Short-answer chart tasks
[Start of Attachment]

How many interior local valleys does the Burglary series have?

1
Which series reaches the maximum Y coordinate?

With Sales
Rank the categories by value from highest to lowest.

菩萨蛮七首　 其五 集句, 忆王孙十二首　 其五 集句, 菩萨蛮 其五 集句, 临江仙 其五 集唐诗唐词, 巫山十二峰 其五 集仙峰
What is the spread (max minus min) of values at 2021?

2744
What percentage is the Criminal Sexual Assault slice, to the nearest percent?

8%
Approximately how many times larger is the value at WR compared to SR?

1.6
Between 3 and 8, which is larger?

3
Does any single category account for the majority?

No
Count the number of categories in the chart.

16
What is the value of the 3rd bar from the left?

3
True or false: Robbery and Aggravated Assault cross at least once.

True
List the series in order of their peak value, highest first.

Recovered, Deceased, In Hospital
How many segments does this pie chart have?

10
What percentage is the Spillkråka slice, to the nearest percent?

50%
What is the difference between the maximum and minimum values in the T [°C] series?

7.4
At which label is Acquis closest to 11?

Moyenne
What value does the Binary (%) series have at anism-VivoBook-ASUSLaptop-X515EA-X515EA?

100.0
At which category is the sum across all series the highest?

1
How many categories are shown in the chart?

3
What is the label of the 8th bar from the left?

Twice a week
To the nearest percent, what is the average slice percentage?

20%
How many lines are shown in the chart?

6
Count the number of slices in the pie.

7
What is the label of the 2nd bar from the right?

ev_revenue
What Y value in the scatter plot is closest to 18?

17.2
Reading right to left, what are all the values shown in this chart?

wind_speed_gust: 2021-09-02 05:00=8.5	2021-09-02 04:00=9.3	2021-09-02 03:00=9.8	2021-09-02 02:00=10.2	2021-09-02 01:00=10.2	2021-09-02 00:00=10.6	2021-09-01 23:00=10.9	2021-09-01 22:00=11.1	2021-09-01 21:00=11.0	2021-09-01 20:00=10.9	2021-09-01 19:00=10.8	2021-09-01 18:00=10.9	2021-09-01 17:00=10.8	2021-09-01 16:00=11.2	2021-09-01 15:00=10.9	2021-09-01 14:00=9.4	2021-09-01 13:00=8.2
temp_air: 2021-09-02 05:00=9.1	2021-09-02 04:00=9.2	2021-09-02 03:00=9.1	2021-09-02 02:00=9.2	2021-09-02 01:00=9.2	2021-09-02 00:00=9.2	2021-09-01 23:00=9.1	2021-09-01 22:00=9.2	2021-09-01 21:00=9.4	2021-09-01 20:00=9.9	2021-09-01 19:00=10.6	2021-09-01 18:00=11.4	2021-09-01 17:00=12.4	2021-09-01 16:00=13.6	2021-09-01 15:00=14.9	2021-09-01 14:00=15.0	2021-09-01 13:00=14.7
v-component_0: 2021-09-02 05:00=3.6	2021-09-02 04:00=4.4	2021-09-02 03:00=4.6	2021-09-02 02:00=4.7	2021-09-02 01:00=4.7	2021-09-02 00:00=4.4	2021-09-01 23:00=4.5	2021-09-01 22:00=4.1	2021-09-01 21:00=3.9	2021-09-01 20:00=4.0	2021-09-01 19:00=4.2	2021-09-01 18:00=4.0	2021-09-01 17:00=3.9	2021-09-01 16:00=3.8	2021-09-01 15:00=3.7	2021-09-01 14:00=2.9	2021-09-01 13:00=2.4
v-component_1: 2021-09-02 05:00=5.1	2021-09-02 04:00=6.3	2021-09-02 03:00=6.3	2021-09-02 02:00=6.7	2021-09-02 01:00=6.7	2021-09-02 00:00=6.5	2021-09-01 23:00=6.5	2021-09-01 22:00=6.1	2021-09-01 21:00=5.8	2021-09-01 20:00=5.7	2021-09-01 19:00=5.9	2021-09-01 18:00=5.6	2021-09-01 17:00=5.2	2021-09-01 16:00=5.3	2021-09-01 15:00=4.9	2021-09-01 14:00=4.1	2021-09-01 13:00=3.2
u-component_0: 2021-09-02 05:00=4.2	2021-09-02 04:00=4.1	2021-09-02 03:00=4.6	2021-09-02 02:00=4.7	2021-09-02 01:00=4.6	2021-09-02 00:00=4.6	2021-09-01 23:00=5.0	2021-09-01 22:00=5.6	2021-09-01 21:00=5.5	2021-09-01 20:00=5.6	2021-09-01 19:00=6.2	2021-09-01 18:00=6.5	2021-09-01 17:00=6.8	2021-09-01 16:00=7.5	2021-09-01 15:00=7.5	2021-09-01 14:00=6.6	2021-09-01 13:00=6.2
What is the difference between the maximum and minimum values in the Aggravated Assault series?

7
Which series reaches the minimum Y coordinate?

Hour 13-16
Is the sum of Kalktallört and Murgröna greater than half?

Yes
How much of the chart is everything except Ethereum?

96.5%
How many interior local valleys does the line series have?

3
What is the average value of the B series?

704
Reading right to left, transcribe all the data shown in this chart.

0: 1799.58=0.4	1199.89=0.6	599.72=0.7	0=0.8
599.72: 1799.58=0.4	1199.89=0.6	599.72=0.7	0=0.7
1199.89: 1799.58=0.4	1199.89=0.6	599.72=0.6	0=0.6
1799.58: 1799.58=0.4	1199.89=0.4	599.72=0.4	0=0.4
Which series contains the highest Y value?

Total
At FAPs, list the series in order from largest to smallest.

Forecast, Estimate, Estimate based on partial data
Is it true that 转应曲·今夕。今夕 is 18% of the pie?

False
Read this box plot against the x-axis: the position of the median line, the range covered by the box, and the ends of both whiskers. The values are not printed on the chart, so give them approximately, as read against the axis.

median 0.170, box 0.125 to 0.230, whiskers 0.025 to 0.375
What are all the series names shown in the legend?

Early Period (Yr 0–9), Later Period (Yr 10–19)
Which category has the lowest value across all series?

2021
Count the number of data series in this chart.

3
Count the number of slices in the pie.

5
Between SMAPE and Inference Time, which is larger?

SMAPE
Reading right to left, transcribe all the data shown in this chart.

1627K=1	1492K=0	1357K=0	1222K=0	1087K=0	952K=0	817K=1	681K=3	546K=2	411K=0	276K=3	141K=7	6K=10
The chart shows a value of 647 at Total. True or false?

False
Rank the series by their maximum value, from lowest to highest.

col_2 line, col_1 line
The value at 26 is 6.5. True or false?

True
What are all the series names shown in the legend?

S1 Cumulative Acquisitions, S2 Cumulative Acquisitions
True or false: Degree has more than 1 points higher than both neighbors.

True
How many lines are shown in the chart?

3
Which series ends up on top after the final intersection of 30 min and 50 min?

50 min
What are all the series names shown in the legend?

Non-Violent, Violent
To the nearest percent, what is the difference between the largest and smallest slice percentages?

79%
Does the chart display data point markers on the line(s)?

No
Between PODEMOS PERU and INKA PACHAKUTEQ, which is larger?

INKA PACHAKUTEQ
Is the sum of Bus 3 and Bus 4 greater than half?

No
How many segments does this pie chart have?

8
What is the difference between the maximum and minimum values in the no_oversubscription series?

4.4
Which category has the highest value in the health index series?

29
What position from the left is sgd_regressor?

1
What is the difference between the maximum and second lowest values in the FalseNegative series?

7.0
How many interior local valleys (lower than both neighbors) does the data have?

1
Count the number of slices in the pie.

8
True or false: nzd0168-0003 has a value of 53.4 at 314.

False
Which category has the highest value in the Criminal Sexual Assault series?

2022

[End of Attachment]

Please copy every line of the listing above word for word.

How many interior local valleys does the Burglary series have?

1
Which series reaches the maximum Y coordinate?

With Sales
Rank the categories by value from highest to lowest.

菩萨蛮七首　 其五 集句, 忆王孙十二首　 其五 集句, 菩萨蛮 其五 集句, 临江仙 其五 集唐诗唐词, 巫山十二峰 其五 集仙峰
What is the spread (max minus min) of values at 2021?

2744
What percentage is the Criminal Sexual Assault slice, to the nearest percent?

8%
Approximately how many times larger is the value at WR compared to SR?

1.6
Between 3 and 8, which is larger?

3
Does any single category account for the majority?

No
Count the number of categories in the chart.

16
What is the value of the 3rd bar from the left?

3
True or false: Robbery and Aggravated Assault cross at least once.

True
List the series in order of their peak value, highest first.

Recovered, Deceased, In Hospital
How many segments does this pie chart have?

10
What percentage is the Spillkråka slice, to the nearest percent?

50%
What is the difference between the maximum and minimum values in the T [°C] series?

7.4
At which label is Acquis closest to 11?

Moyenne
What value does the Binary (%) series have at anism-VivoBook-ASUSLaptop-X515EA-X515EA?

100.0
At which category is the sum across all series the highest?

1
How many categories are shown in the chart?

3
What is the label of the 8th bar from the left?

Twice a week
To the nearest percent, what is the average slice percentage?

20%
How many lines are shown in the chart?

6
Count the number of slices in the pie.

7
What is the label of the 2nd bar from the right?

ev_revenue
What Y value in the scatter plot is closest to 18?

17.2
Reading right to left, what are all the values shown in this chart?

wind_speed_gust: 2021-09-02 05:00=8.5	2021-09-02 04:00=9.3	2021-09-02 03:00=9.8	2021-09-02 02:00=10.2	2021-09-02 01:00=10.2	2021-09-02 00:00=10.6	2021-09-01 23:00=10.9	2021-09-01 22:00=11.1	2021-09-01 21:00=11.0	2021-09-01 20:00=10.9	2021-09-01 19:00=10.8	2021-09-01 18:00=10.9	2021-09-01 17:00=10.8	2021-09-01 16:00=11.2	2021-09-01 15:00=10.9	2021-09-01 14:00=9.4	2021-09-01 13:00=8.2
temp_air: 2021-09-02 05:00=9.1	2021-09-02 04:00=9.2	2021-09-02 03:00=9.1	2021-09-02 02:00=9.2	2021-09-02 01:00=9.2	2021-09-02 00:00=9.2	2021-09-01 23:00=9.1	2021-09-01 22:00=9.2	2021-09-01 21:00=9.4	2021-09-01 20:00=9.9	2021-09-01 19:00=10.6	2021-09-01 18:00=11.4	2021-09-01 17:00=12.4	2021-09-01 16:00=13.6	2021-09-01 15:00=14.9	2021-09-01 14:00=15.0	2021-09-01 13:00=14.7
v-component_0: 2021-09-02 05:00=3.6	2021-09-02 04:00=4.4	2021-09-02 03:00=4.6	2021-09-02 02:00=4.7	2021-09-02 01:00=4.7	2021-09-02 00:00=4.4	2021-09-01 23:00=4.5	2021-09-01 22:00=4.1	2021-09-01 21:00=3.9	2021-09-01 20:00=4.0	2021-09-01 19:00=4.2	2021-09-01 18:00=4.0	2021-09-01 17:00=3.9	2021-09-01 16:00=3.8	2021-09-01 15:00=3.7	2021-09-01 14:00=2.9	2021-09-01 13:00=2.4
v-component_1: 2021-09-02 05:00=5.1	2021-09-02 04:00=6.3	2021-09-02 03:00=6.3	2021-09-02 02:00=6.7	2021-09-02 01:00=6.7	2021-09-02 00:00=6.5	2021-09-01 23:00=6.5	2021-09-01 22:00=6.1	2021-09-01 21:00=5.8	2021-09-01 20:00=5.7	2021-09-01 19:00=5.9	2021-09-01 18:00=5.6	2021-09-01 17:00=5.2	2021-09-01 16:00=5.3	2021-09-01 15:00=4.9	2021-09-01 14:00=4.1	2021-09-01 13:00=3.2
u-component_0: 2021-09-02 05:00=4.2	2021-09-02 04:00=4.1	2021-09-02 03:00=4.6	2021-09-02 02:00=4.7	2021-09-02 01:00=4.6	2021-09-02 00:00=4.6	2021-09-01 23:00=5.0	2021-09-01 22:00=5.6	2021-09-01 21:00=5.5	2021-09-01 20:00=5.6	2021-09-01 19:00=6.2	2021-09-01 18:00=6.5	2021-09-01 17:00=6.8	2021-09-01 16:00=7.5	2021-09-01 15:00=7.5	2021-09-01 14:00=6.6	2021-09-01 13:00=6.2
What is the difference between the maximum and minimum values in the Aggravated Assault series?

7
Which series reaches the minimum Y coordinate?

Hour 13-16
Is the sum of Kalktallört and Murgröna greater than half?

Yes
How much of the chart is everything except Ethereum?

96.5%
How many interior local valleys does the line series have?

3
What is the average value of the B series?

704
Reading right to left, transcribe all the data shown in this chart.

0: 1799.58=0.4	1199.89=0.6	599.72=0.7	0=0.8
599.72: 1799.58=0.4	1199.89=0.6	599.72=0.7	0=0.7
1199.89: 1799.58=0.4	1199.89=0.6	599.72=0.6	0=0.6
1799.58: 1799.58=0.4	1199.89=0.4	599.72=0.4	0=0.4
Which series contains the highest Y value?

Total
At FAPs, list the series in order from largest to smallest.

Forecast, Estimate, Estimate based on partial data
Is it true that 转应曲·今夕。今夕 is 18% of the pie?

False
Read this box plot against the x-axis: the position of the median line, the range covered by the box, and the ends of both whiskers. The values are not printed on the chart, so give them approximately, as read against the axis.

median 0.170, box 0.125 to 0.230, whiskers 0.025 to 0.375
What are all the series names shown in the legend?

Early Period (Yr 0–9), Later Period (Yr 10–19)
Which category has the lowest value across all series?

2021
Count the number of data series in this chart.

3
Count the number of slices in the pie.

5
Between SMAPE and Inference Time, which is larger?

SMAPE
Reading right to left, transcribe all the data shown in this chart.

1627K=1	1492K=0	1357K=0	1222K=0	1087K=0	952K=0	817K=1	681K=3	546K=2	411K=0	276K=3	141K=7	6K=10
The chart shows a value of 647 at Total. True or false?

False
Rank the series by their maximum value, from lowest to highest.

col_2 line, col_1 line
The value at 26 is 6.5. True or false?

True
What are all the series names shown in the legend?

S1 Cumulative Acquisitions, S2 Cumulative Acquisitions
True or false: Degree has more than 1 points higher than both neighbors.

True
How many lines are shown in the chart?

3
Which series ends up on top after the final intersection of 30 min and 50 min?

50 min
What are all the series names shown in the legend?

Non-Violent, Violent
To the nearest percent, what is the difference between the largest and smallest slice percentages?

79%
Does the chart display data point markers on the line(s)?

No
Between PODEMOS PERU and INKA PACHAKUTEQ, which is larger?

INKA PACHAKUTEQ
Is the sum of Bus 3 and Bus 4 greater than half?

No
How many segments does this pie chart have?

8
What is the difference between the maximum and minimum values in the no_oversubscription series?

4.4
Which category has the highest value in the health index series?

29
What position from the left is sgd_regressor?

1
What is the difference between the maximum and second lowest values in the FalseNegative series?

7.0
How many interior local valleys (lower than both neighbors) does the data have?

1
Count the number of slices in the pie.

8
True or false: nzd0168-0003 has a value of 53.4 at 314.

False
Which category has the highest value in the Criminal Sexual Assault series?

2022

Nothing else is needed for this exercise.